Future trends in privacy management and the CIO’s role in realizing “digital trust”

Sagi LeizerovData privacy, its importance and the CIO’s role in ensuring data privacy best practices in organizations – insights from Sagi Leizerov, Executive Director, Global Privacy Leader, EY

Data privacy and the need to protect it has been a concern for users and organizations since the inception of digitization. Robust data governance programs and systems can help users make privacy protection a reality, but they have a long way to go. In 2016, we are hoping to see substantial development in this area and, in this post, I will talk about a few action points that can help companies improve their accountability and privacy policies.

One of the biggest concerns for organizations and individuals alike is being unclear about where personal information is stored or what the processes are outside their main systems and servers.
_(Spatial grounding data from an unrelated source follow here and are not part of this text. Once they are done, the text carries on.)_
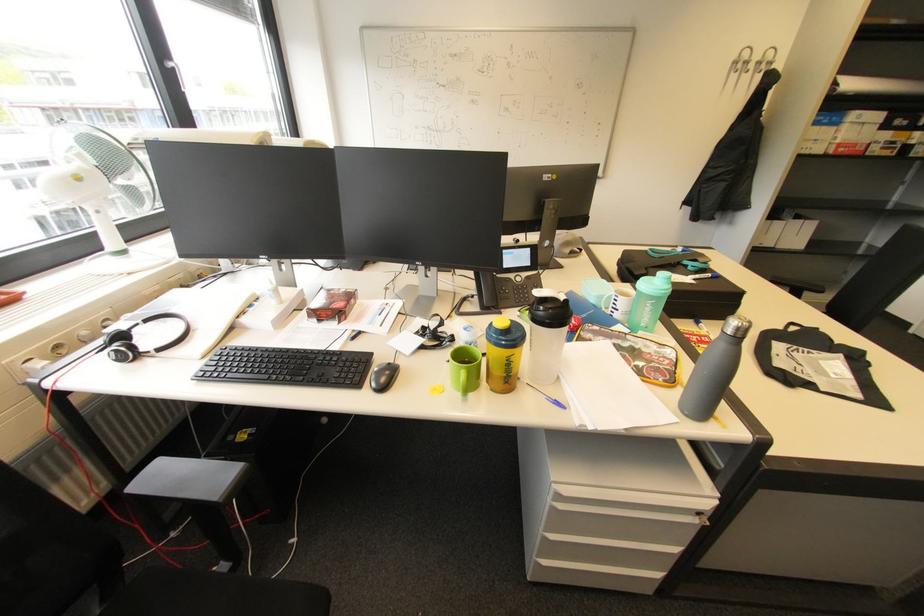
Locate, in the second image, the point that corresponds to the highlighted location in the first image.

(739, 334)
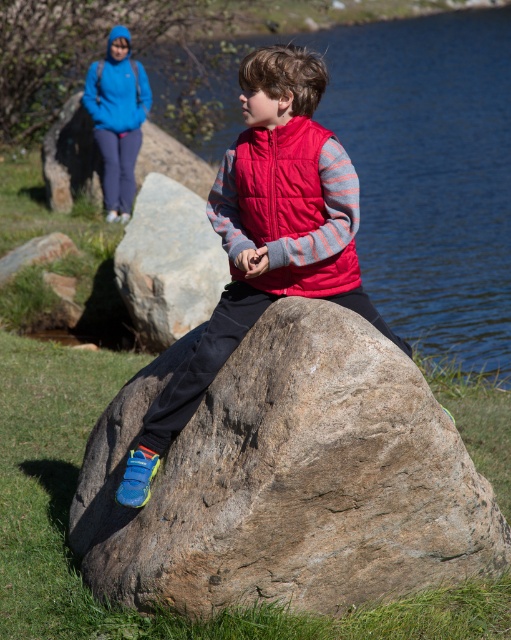
Question: Which point is closer to the camera taking this photo?

Choices:
 (A) (290, 157)
 (B) (245, 170)
 (C) (192, 236)

Answer: (A)

Question: Which point is farther to the camera?

Choices:
 (A) red puffy vest at center
 (B) blue fleece jacket at upper left
 (C) gray rough boulder at center

Answer: (B)

Question: Does brown rough boulder at center come behind blue fleece jacket at upper left?

Choices:
 (A) no
 (B) yes

Answer: (A)

Question: Where is brown rough boulder at center located in relation to blue fleece jacket at upper left in the image?

Choices:
 (A) above
 (B) below

Answer: (B)

Question: Considering the real-world distances, which object is closest to the matte red vest at center?

Choices:
 (A) blue fleece jacket at upper left
 (B) gray rough boulder at center
 (C) brown rough boulder at center

Answer: (C)

Question: Does brown rough boulder at center have a greater width compared to blue fleece jacket at upper left?

Choices:
 (A) no
 (B) yes

Answer: (B)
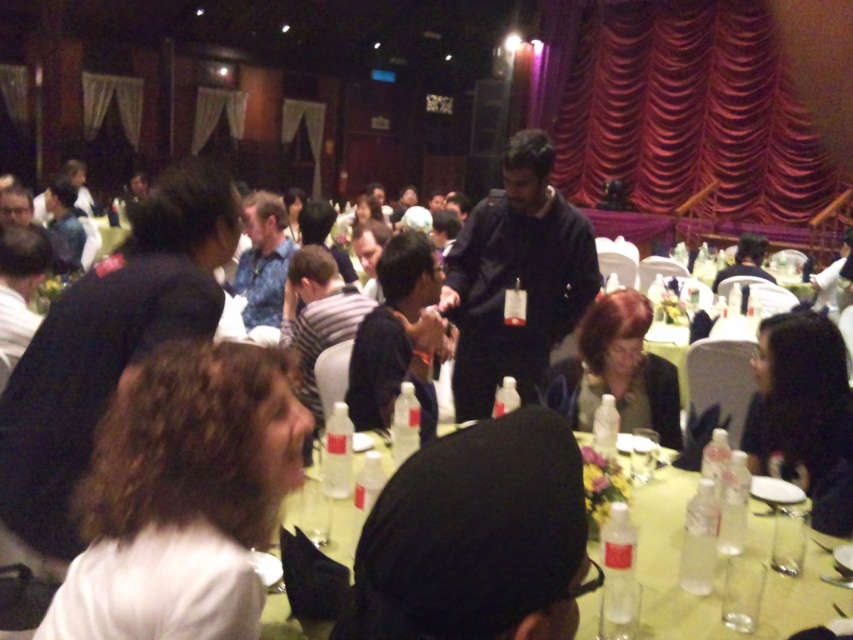
You are an event planner at the conference and need to arrange a photo shoot. You want to ensure that the black matte shirt at center and the matte black jacket at center are both visible in the frame. Given their height difference, which one should be positioned closer to the camera to maintain visibility?

The black matte shirt at center is taller than the matte black jacket at center, so positioning the matte black jacket at center closer to the camera would help ensure both are visible in the frame.

You are an event planner checking the stage setup. You notice the red velvet curtain at upper right and the black fabric cap at center. Which object is taller?

The red velvet curtain at upper right is taller than the black fabric cap at center.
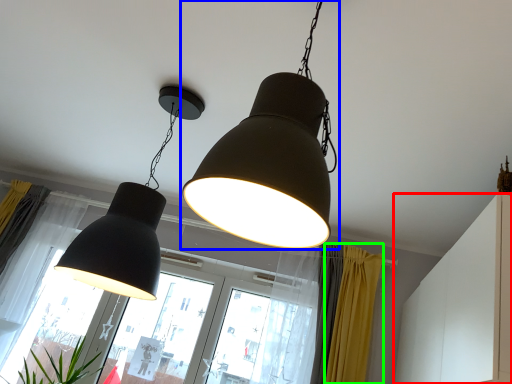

Furthermore, the lines of separation between financial reporting, cybercrime, national security and the use of personal information — that were once viewed as distinct – are thinning day by day. Organizations need to be mindful of the impact these overlaps have and how to address the associated privacy risks.

Drivers of privacy management

While addressing the privacy risks associated with digitization, there are three drivers that can help CIOs improve the level of privacy accountability as expected by all stakeholders. The first is governance — providing a robust structure of roles and responsibilities, which demonstrates accountability and interacts with other parts of the organization that process personal information.

The second is by meeting the rigors of verification, wherein auditors, especially external auditors, are not only serving as independent verifiers of financial reporting, but are increasingly verifying the design and effectiveness of privacy related controls in cybersecurity reporting (e.g., Reports on Controls at a Service Organization Relevant to Security, Availability, Confidentiality, Processing Integrity and Privacy, commonly referred to as SOC 2 reports).

And finally, organizations can enhance their level of privacy accountability by relying on trusted third-party service providers who have verified advanced cybersecurity programs to prevent sophisticated attacks. In today’s environment, where organizations are increasingly relying on third parties (e.g., cloud service providers) to process and protect their data, verified trust in third-party service providers will be the critical foundation upon which organizations build their businesses for a digital era.

Paving the way ahead
There are eight action plans created from these drivers of privacy management that CIOs and Chief Privacy Officers (CPOs) can use to help companies improve their accountability and become trend leaders:

    • Develop KPIs for privacy – adopting KPIs helps to develop a robust privacy program that zeros in on accountability, within and outside the organization
    • Build privacy impact assessments (PIAs) into the development system life cycle – to analyze personal information, as well as identifying and mitigating privacy risks within projects and across the enterprise
    • Get ready to respond – develop a robust incident response plan that outlines the concrete steps needed to be taken during a cybersecurity and/or privacy related breach
    • Monitor for insider threats – use techniques such as partitioning, guest networks or sandboxes to better balance the need to monitor for insider threats and respect privacy and regulatory requirements with the need to monitor for insider threats
    • Know the reporting options– consider whether an independent assessment of the organizations privacy and data security practices using reports such as the SOC 2 report that can help with customer transparency
    • Implement identity and access management for data – to reduce vulnerability related to insider threats and increase rigor for organizational accountability
    • Consider right-on-time notice of privacy policy to consumers – make consent more detailed and relevant, explaining to the consumer the specific use that the organization has for the data and what options consumers have with regard to that use
    • Define the organization’s approach to de-identification – use techniques like anonymization, pseudonymization and encryption for de-identification, which involves removing the individual’s identity from the data and making it safe from a privacy perspective, but also useful from a big data or data analytics standpoint

The digital future is very close, and organizations should not wait for governments to come out with laws that address the myriad privacy issues. With the CIO’s help, organisation privacy programs will see rapid growth and maturity in 2016.